Home Price Growth Hit Six-Year Low; Builders Offer More Incentives

Redfin, Seattle, said U.S. home-sale prices increased by just 1.2 percent in December from a year ago, to a median of $289,800, the smallest increase since 2012.

Redfin said the median sale price of homes sold in December fell since last year in nine of the 76 largest metro areas it tracks, including San Jose (-7.3%) and Boston (-1.0%). December was the first month either metro saw home prices fall year over year since January 2012. The swing in home prices has been especially dramatic in San Jose, which saw year-over-year gains in excess of 20 percent between November 2017 and June 2018.

Meanwhile, the national number of completed home sales fell faster than it has in two and a half years, down 10.9 percent from December 2017. Home sales declined in 69 of the 76 largest metro areas that Redfin tracks.

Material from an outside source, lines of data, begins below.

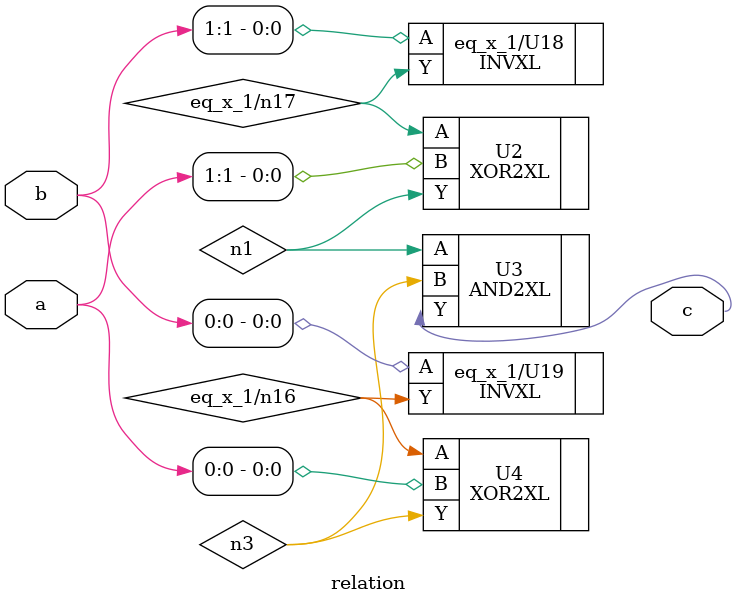
<source format=v>


module relation ( a, b, c );
  input [1:0] a;
  input [1:0] b;
  output [0:0] c;
  wire   \eq_x_1/n17 , \eq_x_1/n16 , n1, n3;

  INVXL \eq_x_1/U19  ( .A(b[0]), .Y(\eq_x_1/n16 ) );
  INVXL \eq_x_1/U18  ( .A(b[1]), .Y(\eq_x_1/n17 ) );
  XOR2XL U2 ( .A(\eq_x_1/n17 ), .B(a[1]), .Y(n1) );
  AND2XL U3 ( .A(n1), .B(n3), .Y(c[0]) );
  XOR2XL U4 ( .A(\eq_x_1/n16 ), .B(a[0]), .Y(n3) );
endmodule


</source>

“December may feel like a foot on the brake, but the housing market was going over the speed limit,” said Redfin chief economist Daryl Fairweather. “Home prices have been growing faster than wages since 2012, and that can’t go on forever. Now that price growth has slowed down and more homes are sitting on the market, buyers will have the upper hand in 2019. Buyers will have more options with more homes for sale, and it will be sellers working to woo buyers into making an offer. And as a bonus, buyers, for the time being, have the benefit of mortgage interest rates that are lower than they were in late 2018, which will make borrowing more affordable.”

Redfin noted the number of homes newly listed for sale in December fell from a year earlier (-4.1%), but due to the large decrease in home sales, the growth in the number of homes for sale on the market hit a 42-month high, rising 4.8 percent in December.

Of the 76 largest metro areas in the country, 46 saw an increase in the number of homes for sale compared to a year earlier, with the largest gains coming in San Jose (+131.3%), Seattle (+117.8%) and Oakland (+69.0%). The metro areas with the biggest decline in homes for sale were New Orleans (-32.3%), Montgomery County, Pa. (-24.3%) and Philadelphia (-22.4%).

Meanwhile, Zillow Inc., Seattle, reported nearly all of the nation’s largest housing markets saw the share of new construction homes with price cuts increase between the beginning and end of 2018.

Zillow reported 25.1 percent of new construction homes saw a price cut in the fourth quarter, compared to 19.2 percent of new homes in the first quarter. Zillow Senior Economists Aaron Terrazas said this mirrors a trend seen in the overall housing market, with price cuts becoming more common.

The 2018 Zillow Group Consumer Housing Trends Report said 11 percent of buyers last year bought a new construction home. For many of them, everything being new was a top reason for buying a new construction home instead of an existing home. More than a third of new construction buyers also felt it represented the best value for their money–and they might be getting even more value now.

Buyers were most likely to find a price reduction in Denver, where 40.3 percent of new construction homes had a price cut in the fourth quarter. At the beginning of the year, just 21.3 percent of newly built homes had a price cut. In Austin, price cuts were less frequent at the end of the year than they were at the beginning.

New homes in San Francisco and Los Angeles saw the biggest price reductions in the fourth quarter, at 8.5 percent. However, these markets are also two of the most expensive for new construction homes. The typical new home with a price cut in Los Angeles cost $2 million even after its price dropped.

“More newly built homes are seeing their list prices drop, but the size of those price cuts has been remarkably steady which suggests that the trend we are seeing is being driven more by price discovery than by desperate sellers,” said Zillow Senior Economist Aaron Terrazas. “The housing market cooled in late 2018, particularly at higher price points and in pricier communities where new construction has clustered in recent years. Facing high and rising construction costs, builders have few options but to target upmarket while homebuyers are increasingly squeezed by tight affordability and rising interest rates. But the trend could be short-lived. New home building inched upward for most of the past few years, but about a year ago permitting activity began to pull back. With fewer new homes in the pipeline, these price cuts may prove to be a fleeting phenomenon.”